### Task details
In your copy, leave out the pictures and repeat every record exactly.

Page images and extracted text
++++++
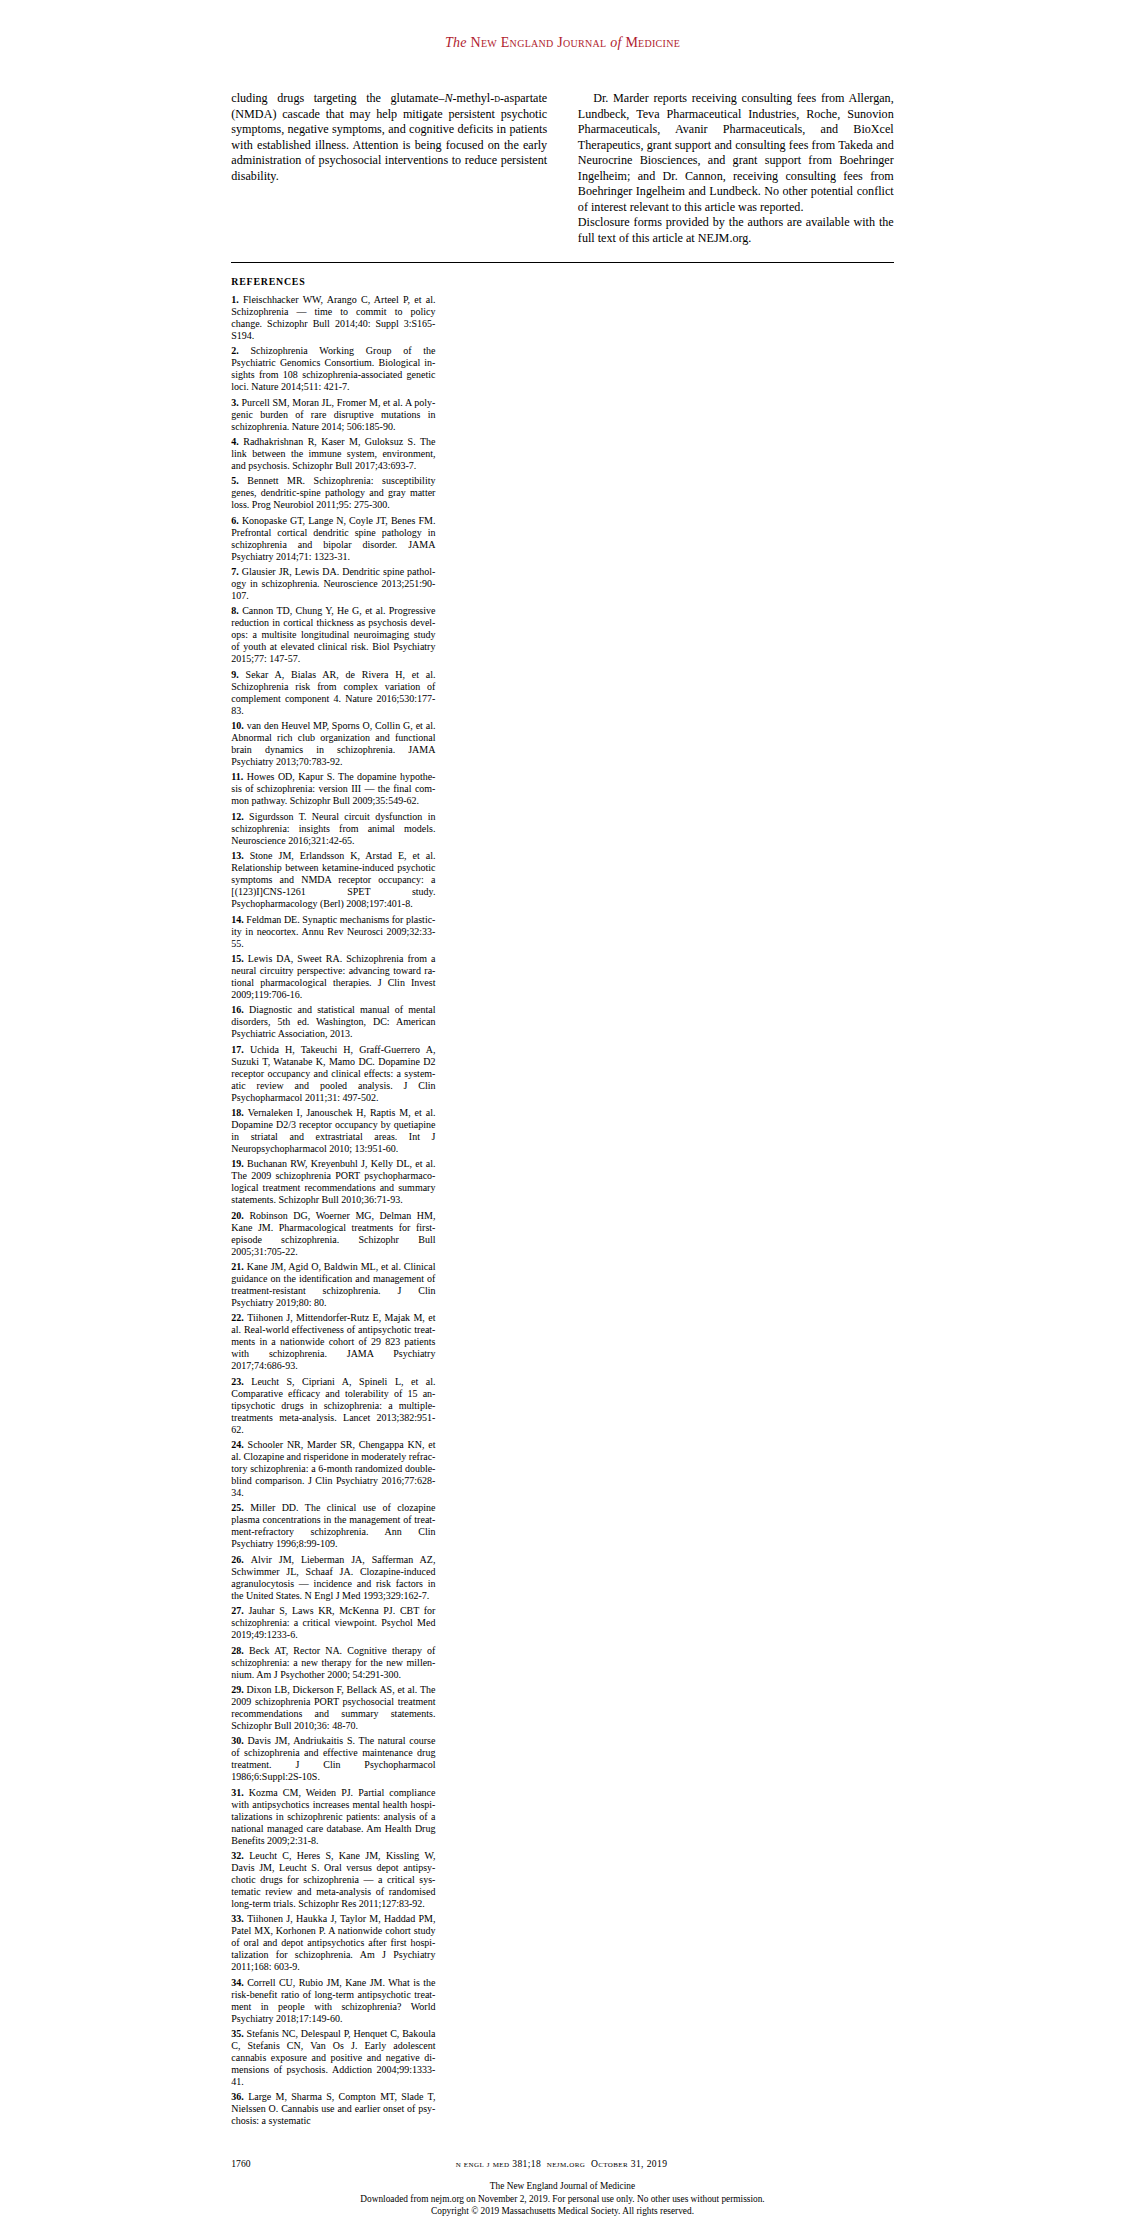The New England Journal of Medicine
cluding drugs targeting the glutamate–N-methyl-d-aspartate (NMDA) cascade that may help mitigate persistent psychotic symptoms, negative symptoms, and cognitive deficits in patients with established illness. Attention is being focused on the early administration of psychosocial interventions to reduce persistent disability.
Dr. Marder reports receiving consulting fees from Allergan, Lundbeck, Teva Pharmaceutical Industries, Roche, Sunovion Pharmaceuticals, Avanir Pharmaceuticals, and BioXcel Therapeutics, grant support and consulting fees from Takeda and Neurocrine Biosciences, and grant support from Boehringer Ingelheim; and Dr. Cannon, receiving consulting fees from Boehringer Ingelheim and Lundbeck. No other potential conflict of interest relevant to this article was reported.
Disclosure forms provided by the authors are available with the full text of this article at NEJM.org.
References
1. Fleischhacker WW, Arango C, Arteel P, et al. Schizophrenia — time to commit to policy change. Schizophr Bull 2014;40: Suppl 3:S165-S194.
2. Schizophrenia Working Group of the Psychiatric Genomics Consortium. Biological insights from 108 schizophrenia-associated genetic loci. Nature 2014;511: 421-7.
3. Purcell SM, Moran JL, Fromer M, et al. A polygenic burden of rare disruptive mutations in schizophrenia. Nature 2014; 506:185-90.
4. Radhakrishnan R, Kaser M, Guloksuz S. The link between the immune system, environment, and psychosis. Schizophr Bull 2017;43:693-7.
5. Bennett MR. Schizophrenia: susceptibility genes, dendritic-spine pathology and gray matter loss. Prog Neurobiol 2011;95: 275-300.
6. Konopaske GT, Lange N, Coyle JT, Benes FM. Prefrontal cortical dendritic spine pathology in schizophrenia and bipolar disorder. JAMA Psychiatry 2014;71: 1323-31.
7. Glausier JR, Lewis DA. Dendritic spine pathology in schizophrenia. Neuroscience 2013;251:90-107.
8. Cannon TD, Chung Y, He G, et al. Progressive reduction in cortical thickness as psychosis develops: a multisite longitudinal neuroimaging study of youth at elevated clinical risk. Biol Psychiatry 2015;77: 147-57.
9. Sekar A, Bialas AR, de Rivera H, et al. Schizophrenia risk from complex variation of complement component 4. Nature 2016;530:177-83.
10. van den Heuvel MP, Sporns O, Collin G, et al. Abnormal rich club organization and functional brain dynamics in schizophrenia. JAMA Psychiatry 2013;70:783-92.
11. Howes OD, Kapur S. The dopamine hypothesis of schizophrenia: version III — the final common pathway. Schizophr Bull 2009;35:549-62.
12. Sigurdsson T. Neural circuit dysfunction in schizophrenia: insights from animal models. Neuroscience 2016;321:42-65.
13. Stone JM, Erlandsson K, Arstad E, et al. Relationship between ketamine-induced psychotic symptoms and NMDA receptor occupancy: a [(123)I]CNS-1261 SPET study. Psychopharmacology (Berl) 2008;197:401-8.
14. Feldman DE. Synaptic mechanisms for plasticity in neocortex. Annu Rev Neurosci 2009;32:33-55.
15. Lewis DA, Sweet RA. Schizophrenia from a neural circuitry perspective: advancing toward rational pharmacological therapies. J Clin Invest 2009;119:706-16.
16. Diagnostic and statistical manual of mental disorders, 5th ed. Washington, DC: American Psychiatric Association, 2013.
17. Uchida H, Takeuchi H, Graff-Guerrero A, Suzuki T, Watanabe K, Mamo DC. Dopamine D2 receptor occupancy and clinical effects: a systematic review and pooled analysis. J Clin Psychopharmacol 2011;31: 497-502.
18. Vernaleken I, Janouschek H, Raptis M, et al. Dopamine D2/3 receptor occupancy by quetiapine in striatal and extrastriatal areas. Int J Neuropsychopharmacol 2010; 13:951-60.
19. Buchanan RW, Kreyenbuhl J, Kelly DL, et al. The 2009 schizophrenia PORT psychopharmacological treatment recommendations and summary statements. Schizophr Bull 2010;36:71-93.
20. Robinson DG, Woerner MG, Delman HM, Kane JM. Pharmacological treatments for first-episode schizophrenia. Schizophr Bull 2005;31:705-22.
21. Kane JM, Agid O, Baldwin ML, et al. Clinical guidance on the identification and management of treatment-resistant schizophrenia. J Clin Psychiatry 2019;80: 80.
22. Tiihonen J, Mittendorfer-Rutz E, Majak M, et al. Real-world effectiveness of antipsychotic treatments in a nationwide cohort of 29 823 patients with schizophrenia. JAMA Psychiatry 2017;74:686-93.
23. Leucht S, Cipriani A, Spineli L, et al. Comparative efficacy and tolerability of 15 antipsychotic drugs in schizophrenia: a multiple-treatments meta-analysis. Lancet 2013;382:951-62.
24. Schooler NR, Marder SR, Chengappa KN, et al. Clozapine and risperidone in moderately refractory schizophrenia: a 6-month randomized double-blind comparison. J Clin Psychiatry 2016;77:628-34.
25. Miller DD. The clinical use of clozapine plasma concentrations in the management of treatment-refractory schizophrenia. Ann Clin Psychiatry 1996;8:99-109.
26. Alvir JM, Lieberman JA, Safferman AZ, Schwimmer JL, Schaaf JA. Clozapine-induced agranulocytosis — incidence and risk factors in the United States. N Engl J Med 1993;329:162-7.
27. Jauhar S, Laws KR, McKenna PJ. CBT for schizophrenia: a critical viewpoint. Psychol Med 2019;49:1233-6.
28. Beck AT, Rector NA. Cognitive therapy of schizophrenia: a new therapy for the new millennium. Am J Psychother 2000; 54:291-300.
29. Dixon LB, Dickerson F, Bellack AS, et al. The 2009 schizophrenia PORT psychosocial treatment recommendations and summary statements. Schizophr Bull 2010;36: 48-70.
30. Davis JM, Andriukaitis S. The natural course of schizophrenia and effective maintenance drug treatment. J Clin Psychopharmacol 1986;6:Suppl:2S-10S.
31. Kozma CM, Weiden PJ. Partial compliance with antipsychotics increases mental health hospitalizations in schizophrenic patients: analysis of a national managed care database. Am Health Drug Benefits 2009;2:31-8.
32. Leucht C, Heres S, Kane JM, Kissling W, Davis JM, Leucht S. Oral versus depot antipsychotic drugs for schizophrenia — a critical systematic review and meta-analysis of randomised long-term trials. Schizophr Res 2011;127:83-92.
33. Tiihonen J, Haukka J, Taylor M, Haddad PM, Patel MX, Korhonen P. A nationwide cohort study of oral and depot antipsychotics after first hospitalization for schizophrenia. Am J Psychiatry 2011;168: 603-9.
34. Correll CU, Rubio JM, Kane JM. What is the risk-benefit ratio of long-term antipsychotic treatment in people with schizophrenia? World Psychiatry 2018;17:149-60.
35. Stefanis NC, Delespaul P, Henquet C, Bakoula C, Stefanis CN, Van Os J. Early adolescent cannabis exposure and positive and negative dimensions of psychosis. Addiction 2004;99:1333-41.
36. Large M, Sharma S, Compton MT, Slade T, Nielssen O. Cannabis use and earlier onset of psychosis: a systematic
1760 n engl j med 381;18 nejm.org October 31, 2019
The New England Journal of Medicine
Downloaded from nejm.org on November 2, 2019. For personal use only. No other uses without permission.
Copyright © 2019 Massachusetts Medical Society. All rights reserved.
++++++
### Response for this exercise
The New England Journal of Medicine
cluding drugs targeting the glutamate–N-methyl-d-aspartate (NMDA) cascade that may help mitigate persistent psychotic symptoms, negative symptoms, and cognitive deficits in patients with established illness. Attention is being focused on the early administration of psychosocial interventions to reduce persistent disability.
Dr. Marder reports receiving consulting fees from Allergan, Lundbeck, Teva Pharmaceutical Industries, Roche, Sunovion Pharmaceuticals, Avanir Pharmaceuticals, and BioXcel Therapeutics, grant support and consulting fees from Takeda and Neurocrine Biosciences, and grant support from Boehringer Ingelheim; and Dr. Cannon, receiving consulting fees from Boehringer Ingelheim and Lundbeck. No other potential conflict of interest relevant to this article was reported.
Disclosure forms provided by the authors are available with the full text of this article at NEJM.org.
References
1. Fleischhacker WW, Arango C, Arteel P, et al. Schizophrenia — time to commit to policy change. Schizophr Bull 2014;40: Suppl 3:S165-S194.
2. Schizophrenia Working Group of the Psychiatric Genomics Consortium. Biological insights from 108 schizophrenia-associated genetic loci. Nature 2014;511: 421-7.
3. Purcell SM, Moran JL, Fromer M, et al. A polygenic burden of rare disruptive mutations in schizophrenia. Nature 2014; 506:185-90.
4. Radhakrishnan R, Kaser M, Guloksuz S. The link between the immune system, environment, and psychosis. Schizophr Bull 2017;43:693-7.
5. Bennett MR. Schizophrenia: susceptibility genes, dendritic-spine pathology and gray matter loss. Prog Neurobiol 2011;95: 275-300.
6. Konopaske GT, Lange N, Coyle JT, Benes FM. Prefrontal cortical dendritic spine pathology in schizophrenia and bipolar disorder. JAMA Psychiatry 2014;71: 1323-31.
7. Glausier JR, Lewis DA. Dendritic spine pathology in schizophrenia. Neuroscience 2013;251:90-107.
8. Cannon TD, Chung Y, He G, et al. Progressive reduction in cortical thickness as psychosis develops: a multisite longitudinal neuroimaging study of youth at elevated clinical risk. Biol Psychiatry 2015;77: 147-57.
9. Sekar A, Bialas AR, de Rivera H, et al. Schizophrenia risk from complex variation of complement component 4. Nature 2016;530:177-83.
10. van den Heuvel MP, Sporns O, Collin G, et al. Abnormal rich club organization and functional brain dynamics in schizophrenia. JAMA Psychiatry 2013;70:783-92.
11. Howes OD, Kapur S. The dopamine hypothesis of schizophrenia: version III — the final common pathway. Schizophr Bull 2009;35:549-62.
12. Sigurdsson T. Neural circuit dysfunction in schizophrenia: insights from animal models. Neuroscience 2016;321:42-65.
13. Stone JM, Erlandsson K, Arstad E, et al. Relationship between ketamine-induced psychotic symptoms and NMDA receptor occupancy: a [(123)I]CNS-1261 SPET study. Psychopharmacology (Berl) 2008;197:401-8.
14. Feldman DE. Synaptic mechanisms for plasticity in neocortex. Annu Rev Neurosci 2009;32:33-55.
15. Lewis DA, Sweet RA. Schizophrenia from a neural circuitry perspective: advancing toward rational pharmacological therapies. J Clin Invest 2009;119:706-16.
16. Diagnostic and statistical manual of mental disorders, 5th ed. Washington, DC: American Psychiatric Association, 2013.
17. Uchida H, Takeuchi H, Graff-Guerrero A, Suzuki T, Watanabe K, Mamo DC. Dopamine D2 receptor occupancy and clinical effects: a systematic review and pooled analysis. J Clin Psychopharmacol 2011;31: 497-502.
18. Vernaleken I, Janouschek H, Raptis M, et al. Dopamine D2/3 receptor occupancy by quetiapine in striatal and extrastriatal areas. Int J Neuropsychopharmacol 2010; 13:951-60.
19. Buchanan RW, Kreyenbuhl J, Kelly DL, et al. The 2009 schizophrenia PORT psychopharmacological treatment recommendations and summary statements. Schizophr Bull 2010;36:71-93.
20. Robinson DG, Woerner MG, Delman HM, Kane JM. Pharmacological treatments for first-episode schizophrenia. Schizophr Bull 2005;31:705-22.
21. Kane JM, Agid O, Baldwin ML, et al. Clinical guidance on the identification and management of treatment-resistant schizophrenia. J Clin Psychiatry 2019;80: 80.
22. Tiihonen J, Mittendorfer-Rutz E, Majak M, et al. Real-world effectiveness of antipsychotic treatments in a nationwide cohort of 29 823 patients with schizophrenia. JAMA Psychiatry 2017;74:686-93.
23. Leucht S, Cipriani A, Spineli L, et al. Comparative efficacy and tolerability of 15 antipsychotic drugs in schizophrenia: a multiple-treatments meta-analysis. Lancet 2013;382:951-62.
24. Schooler NR, Marder SR, Chengappa KN, et al. Clozapine and risperidone in moderately refractory schizophrenia: a 6-month randomized double-blind comparison. J Clin Psychiatry 2016;77:628-34.
25. Miller DD. The clinical use of clozapine plasma concentrations in the management of treatment-refractory schizophrenia. Ann Clin Psychiatry 1996;8:99-109.
26. Alvir JM, Lieberman JA, Safferman AZ, Schwimmer JL, Schaaf JA. Clozapine-induced agranulocytosis — incidence and risk factors in the United States. N Engl J Med 1993;329:162-7.
27. Jauhar S, Laws KR, McKenna PJ. CBT for schizophrenia: a critical viewpoint. Psychol Med 2019;49:1233-6.
28. Beck AT, Rector NA. Cognitive therapy of schizophrenia: a new therapy for the new millennium. Am J Psychother 2000; 54:291-300.
29. Dixon LB, Dickerson F, Bellack AS, et al. The 2009 schizophrenia PORT psychosocial treatment recommendations and summary statements. Schizophr Bull 2010;36: 48-70.
30. Davis JM, Andriukaitis S. The natural course of schizophrenia and effective maintenance drug treatment. J Clin Psychopharmacol 1986;6:Suppl:2S-10S.
31. Kozma CM, Weiden PJ. Partial compliance with antipsychotics increases mental health hospitalizations in schizophrenic patients: analysis of a national managed care database. Am Health Drug Benefits 2009;2:31-8.
32. Leucht C, Heres S, Kane JM, Kissling W, Davis JM, Leucht S. Oral versus depot antipsychotic drugs for schizophrenia — a critical systematic review and meta-analysis of randomised long-term trials. Schizophr Res 2011;127:83-92.
33. Tiihonen J, Haukka J, Taylor M, Haddad PM, Patel MX, Korhonen P. A nationwide cohort study of oral and depot antipsychotics after first hospitalization for schizophrenia. Am J Psychiatry 2011;168: 603-9.
34. Correll CU, Rubio JM, Kane JM. What is the risk-benefit ratio of long-term antipsychotic treatment in people with schizophrenia? World Psychiatry 2018;17:149-60.
35. Stefanis NC, Delespaul P, Henquet C, Bakoula C, Stefanis CN, Van Os J. Early adolescent cannabis exposure and positive and negative dimensions of psychosis. Addiction 2004;99:1333-41.
36. Large M, Sharma S, Compton MT, Slade T, Nielssen O. Cannabis use and earlier onset of psychosis: a systematic
1760 n engl j med 381;18 nejm.org October 31, 2019
The New England Journal of Medicine
Downloaded from nejm.org on November 2, 2019. For personal use only. No other uses without permission.
Copyright © 2019 Massachusetts Medical Society. All rights reserved.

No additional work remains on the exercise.